D: May I offer a way of concluding? I think this question is beautifully posed. It is true that the power of the question itself is really the force of this book. But I also think there is a certain irony in the very last part of this book, which is about planets and our ability to think of them in a way that captures their own way of differentiating themselves, according to their own logic. The question, for me, is why and how far should we try to escape our human – all-too-human and all-too-historically-specific – ways of thinking and being? How far should we go in trying to escape that? Because, as this discussion of planetarity suggests, there are so many ways of being and some of them are of immediate relevance and interest, and are perhaps very usefully corrective, and some of them are our own failings; and then there so many ways of being that could be comprehended, in some cases very much through the lens of one science or mode of reasoning or another. Do we really have to think of planets as the collective? I’m not sure. Are they very interesting to think of as their own collectivity? Is their own collectivity and their own differentiation, or subjectification, instructive for our own? Absolutely. But there is a certain irony in actually pushing the discussion that far, because if we think of the contexts of this discussion, of animals, and people, and our efforts to extend the collective, and we put it into that planetary scale, we kind of return ourselves exactly to the problematic of the Anthropocene, just a few little fleas dancing on the edge of one of these swirling masses of gases in the solar system, and it really pushes the question about how far our affinities, and epistemologies, and kind of forms of kinship and political affiliation really need to stretch.
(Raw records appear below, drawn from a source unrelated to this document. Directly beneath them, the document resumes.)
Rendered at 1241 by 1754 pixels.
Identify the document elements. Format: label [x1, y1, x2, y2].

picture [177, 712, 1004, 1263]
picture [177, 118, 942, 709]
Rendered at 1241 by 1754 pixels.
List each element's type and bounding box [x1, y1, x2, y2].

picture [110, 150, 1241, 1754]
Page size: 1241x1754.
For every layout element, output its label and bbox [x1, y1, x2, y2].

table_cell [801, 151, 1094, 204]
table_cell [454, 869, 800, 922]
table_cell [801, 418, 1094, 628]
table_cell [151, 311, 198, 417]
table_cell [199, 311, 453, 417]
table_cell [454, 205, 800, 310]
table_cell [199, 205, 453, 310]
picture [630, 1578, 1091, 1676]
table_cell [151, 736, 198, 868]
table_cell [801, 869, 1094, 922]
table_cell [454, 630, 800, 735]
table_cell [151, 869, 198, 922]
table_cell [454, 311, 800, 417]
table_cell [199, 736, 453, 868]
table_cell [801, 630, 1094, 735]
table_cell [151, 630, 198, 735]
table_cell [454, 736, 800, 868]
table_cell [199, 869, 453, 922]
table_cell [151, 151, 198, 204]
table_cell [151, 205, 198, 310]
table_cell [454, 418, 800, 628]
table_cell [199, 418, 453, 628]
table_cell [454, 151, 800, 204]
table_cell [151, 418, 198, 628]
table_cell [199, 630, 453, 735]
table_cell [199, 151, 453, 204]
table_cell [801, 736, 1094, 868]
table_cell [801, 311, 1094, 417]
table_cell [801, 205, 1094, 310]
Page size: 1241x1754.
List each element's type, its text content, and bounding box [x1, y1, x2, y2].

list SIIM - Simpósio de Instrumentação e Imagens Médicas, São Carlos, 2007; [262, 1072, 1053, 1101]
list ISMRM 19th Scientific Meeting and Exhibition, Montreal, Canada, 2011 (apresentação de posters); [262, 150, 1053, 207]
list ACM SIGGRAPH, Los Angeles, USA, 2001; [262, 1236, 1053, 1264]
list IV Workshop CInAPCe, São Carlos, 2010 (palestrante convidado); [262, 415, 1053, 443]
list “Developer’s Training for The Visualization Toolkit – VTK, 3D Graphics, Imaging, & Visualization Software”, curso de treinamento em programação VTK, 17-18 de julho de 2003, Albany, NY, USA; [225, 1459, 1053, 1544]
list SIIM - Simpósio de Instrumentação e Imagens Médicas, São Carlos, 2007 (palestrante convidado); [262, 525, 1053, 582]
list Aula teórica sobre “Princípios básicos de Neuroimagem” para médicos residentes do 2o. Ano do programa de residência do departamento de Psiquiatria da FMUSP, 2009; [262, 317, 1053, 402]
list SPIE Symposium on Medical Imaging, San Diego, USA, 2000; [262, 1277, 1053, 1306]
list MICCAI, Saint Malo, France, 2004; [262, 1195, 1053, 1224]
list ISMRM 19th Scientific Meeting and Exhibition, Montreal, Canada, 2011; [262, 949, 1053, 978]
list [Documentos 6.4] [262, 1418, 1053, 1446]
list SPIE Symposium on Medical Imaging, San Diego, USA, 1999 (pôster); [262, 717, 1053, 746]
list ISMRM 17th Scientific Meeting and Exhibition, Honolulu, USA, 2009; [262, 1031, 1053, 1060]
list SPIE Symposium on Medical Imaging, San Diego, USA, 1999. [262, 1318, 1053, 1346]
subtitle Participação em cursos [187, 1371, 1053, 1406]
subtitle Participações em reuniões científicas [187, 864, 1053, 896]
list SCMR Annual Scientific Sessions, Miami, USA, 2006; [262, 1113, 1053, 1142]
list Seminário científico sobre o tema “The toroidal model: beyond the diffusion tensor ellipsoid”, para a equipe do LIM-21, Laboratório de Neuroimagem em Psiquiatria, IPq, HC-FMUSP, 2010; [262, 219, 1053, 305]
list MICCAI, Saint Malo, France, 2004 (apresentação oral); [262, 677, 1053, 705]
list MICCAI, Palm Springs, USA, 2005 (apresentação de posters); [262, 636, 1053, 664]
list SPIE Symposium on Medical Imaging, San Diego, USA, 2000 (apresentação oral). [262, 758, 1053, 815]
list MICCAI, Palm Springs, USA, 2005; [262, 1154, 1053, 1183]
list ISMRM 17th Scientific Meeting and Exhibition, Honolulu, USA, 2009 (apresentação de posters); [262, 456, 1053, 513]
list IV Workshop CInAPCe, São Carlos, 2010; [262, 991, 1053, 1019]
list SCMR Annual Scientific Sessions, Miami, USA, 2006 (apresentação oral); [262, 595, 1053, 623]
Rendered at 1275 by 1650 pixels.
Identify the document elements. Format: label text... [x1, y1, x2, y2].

I think it’s important to be responsible for the way that we open the door, but also the way we make circumstantial ways of setting the limits. And again, this tension between limits and heterogeneity that’s central to the book, is present in the question of what sorts of heterogeneous communities we should be striving to be able to comprehend. So, I would just say, thank you for crystalising the productivity of that question; it has been quite interesting to think through.
Just to finish, I think that the context of these political crises or protests is hugely important. I think I lose sight of it when I focus on local politics, but it’s often said that the proliferation of contemporary political crisis and the rise of the extremist right is a kind of supplemental effect of a broader environmental crisis. If we are wondering how people are aware of climate change… well maybe as a kind of generalised anxiety and self-protectiveness that leads to antagonism and the eruption of political crisis. So, I think that as a context for the book it is quite important to highlight these, in some ways related but in other ways very disjunctive, political discussions and protests in Hong Kong, Chile, and elsewhere that are happening at the moment.